(THE DATA):
======

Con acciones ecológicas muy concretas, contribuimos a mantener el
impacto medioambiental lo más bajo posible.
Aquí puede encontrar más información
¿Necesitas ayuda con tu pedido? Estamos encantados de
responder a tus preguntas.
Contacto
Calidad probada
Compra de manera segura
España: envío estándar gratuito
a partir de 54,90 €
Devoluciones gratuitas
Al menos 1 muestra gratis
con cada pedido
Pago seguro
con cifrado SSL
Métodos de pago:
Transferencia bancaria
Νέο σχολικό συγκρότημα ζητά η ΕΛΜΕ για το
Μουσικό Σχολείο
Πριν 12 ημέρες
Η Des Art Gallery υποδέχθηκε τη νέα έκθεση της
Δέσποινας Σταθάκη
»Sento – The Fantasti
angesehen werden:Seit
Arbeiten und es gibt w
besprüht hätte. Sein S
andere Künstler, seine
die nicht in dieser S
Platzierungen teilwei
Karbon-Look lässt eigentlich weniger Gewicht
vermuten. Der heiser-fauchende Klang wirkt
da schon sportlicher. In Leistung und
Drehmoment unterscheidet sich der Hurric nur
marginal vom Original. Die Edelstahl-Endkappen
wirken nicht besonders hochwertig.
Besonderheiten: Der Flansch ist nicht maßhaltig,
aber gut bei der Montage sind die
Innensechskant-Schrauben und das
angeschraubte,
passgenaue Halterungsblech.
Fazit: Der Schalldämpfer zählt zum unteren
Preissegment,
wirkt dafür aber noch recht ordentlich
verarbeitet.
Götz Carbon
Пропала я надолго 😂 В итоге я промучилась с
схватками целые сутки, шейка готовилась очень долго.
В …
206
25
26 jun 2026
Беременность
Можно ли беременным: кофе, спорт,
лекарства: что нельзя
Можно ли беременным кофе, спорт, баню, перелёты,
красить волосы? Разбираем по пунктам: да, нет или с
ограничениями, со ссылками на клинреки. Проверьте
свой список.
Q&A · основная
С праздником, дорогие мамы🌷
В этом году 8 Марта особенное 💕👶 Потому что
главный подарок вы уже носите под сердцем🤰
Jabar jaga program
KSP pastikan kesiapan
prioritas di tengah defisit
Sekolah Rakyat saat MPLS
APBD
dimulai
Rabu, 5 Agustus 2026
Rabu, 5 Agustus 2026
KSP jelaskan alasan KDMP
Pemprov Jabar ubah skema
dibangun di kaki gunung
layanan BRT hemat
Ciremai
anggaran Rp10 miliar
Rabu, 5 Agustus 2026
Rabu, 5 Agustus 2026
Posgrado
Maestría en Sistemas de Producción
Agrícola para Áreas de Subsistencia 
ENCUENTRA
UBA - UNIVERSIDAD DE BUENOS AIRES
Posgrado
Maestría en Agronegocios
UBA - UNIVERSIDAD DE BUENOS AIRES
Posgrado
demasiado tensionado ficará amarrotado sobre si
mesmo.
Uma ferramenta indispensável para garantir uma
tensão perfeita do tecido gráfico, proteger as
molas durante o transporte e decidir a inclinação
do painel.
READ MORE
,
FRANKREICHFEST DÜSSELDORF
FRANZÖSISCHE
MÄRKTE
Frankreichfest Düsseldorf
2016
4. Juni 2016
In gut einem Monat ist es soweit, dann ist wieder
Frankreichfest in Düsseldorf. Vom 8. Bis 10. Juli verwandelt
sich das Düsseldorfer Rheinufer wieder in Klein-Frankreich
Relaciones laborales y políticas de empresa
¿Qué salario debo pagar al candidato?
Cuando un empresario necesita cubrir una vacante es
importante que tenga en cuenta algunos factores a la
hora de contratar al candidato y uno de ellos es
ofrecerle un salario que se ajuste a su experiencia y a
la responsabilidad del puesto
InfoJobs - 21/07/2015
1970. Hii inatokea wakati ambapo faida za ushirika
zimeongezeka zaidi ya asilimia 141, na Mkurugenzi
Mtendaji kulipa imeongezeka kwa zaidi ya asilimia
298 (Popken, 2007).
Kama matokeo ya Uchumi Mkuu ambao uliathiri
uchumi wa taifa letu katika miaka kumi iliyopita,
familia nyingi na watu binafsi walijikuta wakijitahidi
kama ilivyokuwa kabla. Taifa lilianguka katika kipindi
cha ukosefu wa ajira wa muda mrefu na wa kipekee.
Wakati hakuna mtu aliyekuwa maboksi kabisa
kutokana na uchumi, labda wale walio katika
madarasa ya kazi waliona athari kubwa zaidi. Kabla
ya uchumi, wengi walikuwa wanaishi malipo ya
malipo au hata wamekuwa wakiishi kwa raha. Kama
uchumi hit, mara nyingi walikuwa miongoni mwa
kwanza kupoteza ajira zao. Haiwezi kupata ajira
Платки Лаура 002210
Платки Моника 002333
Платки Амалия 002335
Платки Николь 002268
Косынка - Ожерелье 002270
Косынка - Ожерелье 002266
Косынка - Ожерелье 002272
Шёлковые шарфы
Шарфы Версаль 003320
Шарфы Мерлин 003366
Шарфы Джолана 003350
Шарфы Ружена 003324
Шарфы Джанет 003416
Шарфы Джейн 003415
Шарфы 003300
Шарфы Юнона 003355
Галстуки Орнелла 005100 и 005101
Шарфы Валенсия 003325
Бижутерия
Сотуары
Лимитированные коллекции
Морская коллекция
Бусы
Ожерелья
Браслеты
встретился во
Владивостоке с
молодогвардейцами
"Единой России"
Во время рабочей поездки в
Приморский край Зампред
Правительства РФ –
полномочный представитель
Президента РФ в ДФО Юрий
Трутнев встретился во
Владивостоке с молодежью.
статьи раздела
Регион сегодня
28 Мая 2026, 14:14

======

(WRITTEN TASK): In the entries above, find the line holding "angesehen werden:Seit" and the line holding "красить волосы? Разбираем", then retype exactly those two lines and every line between them, and nothing else.

(ANSWER FOR THE TASK):
angesehen werden:Seit
Arbeiten und es gibt w
besprüht hätte. Sein S
andere Künstler, seine
die nicht in dieser S
Platzierungen teilwei
Karbon-Look lässt eigentlich weniger Gewicht
vermuten. Der heiser-fauchende Klang wirkt
da schon sportlicher. In Leistung und
Drehmoment unterscheidet sich der Hurric nur
marginal vom Original. Die Edelstahl-Endkappen
wirken nicht besonders hochwertig.
Besonderheiten: Der Flansch ist nicht maßhaltig,
aber gut bei der Montage sind die
Innensechskant-Schrauben und das
angeschraubte,
passgenaue Halterungsblech.
Fazit: Der Schalldämpfer zählt zum unteren
Preissegment,
wirkt dafür aber noch recht ordentlich
verarbeitet.
Götz Carbon
Пропала я надолго 😂 В итоге я промучилась с
схватками целые сутки, шейка готовилась очень долго.
В …
206
25
26 jun 2026
Беременность
Можно ли беременным: кофе, спорт,
лекарства: что нельзя
Можно ли беременным кофе, спорт, баню, перелёты,
красить волосы? Разбираем по пунктам: да, нет или с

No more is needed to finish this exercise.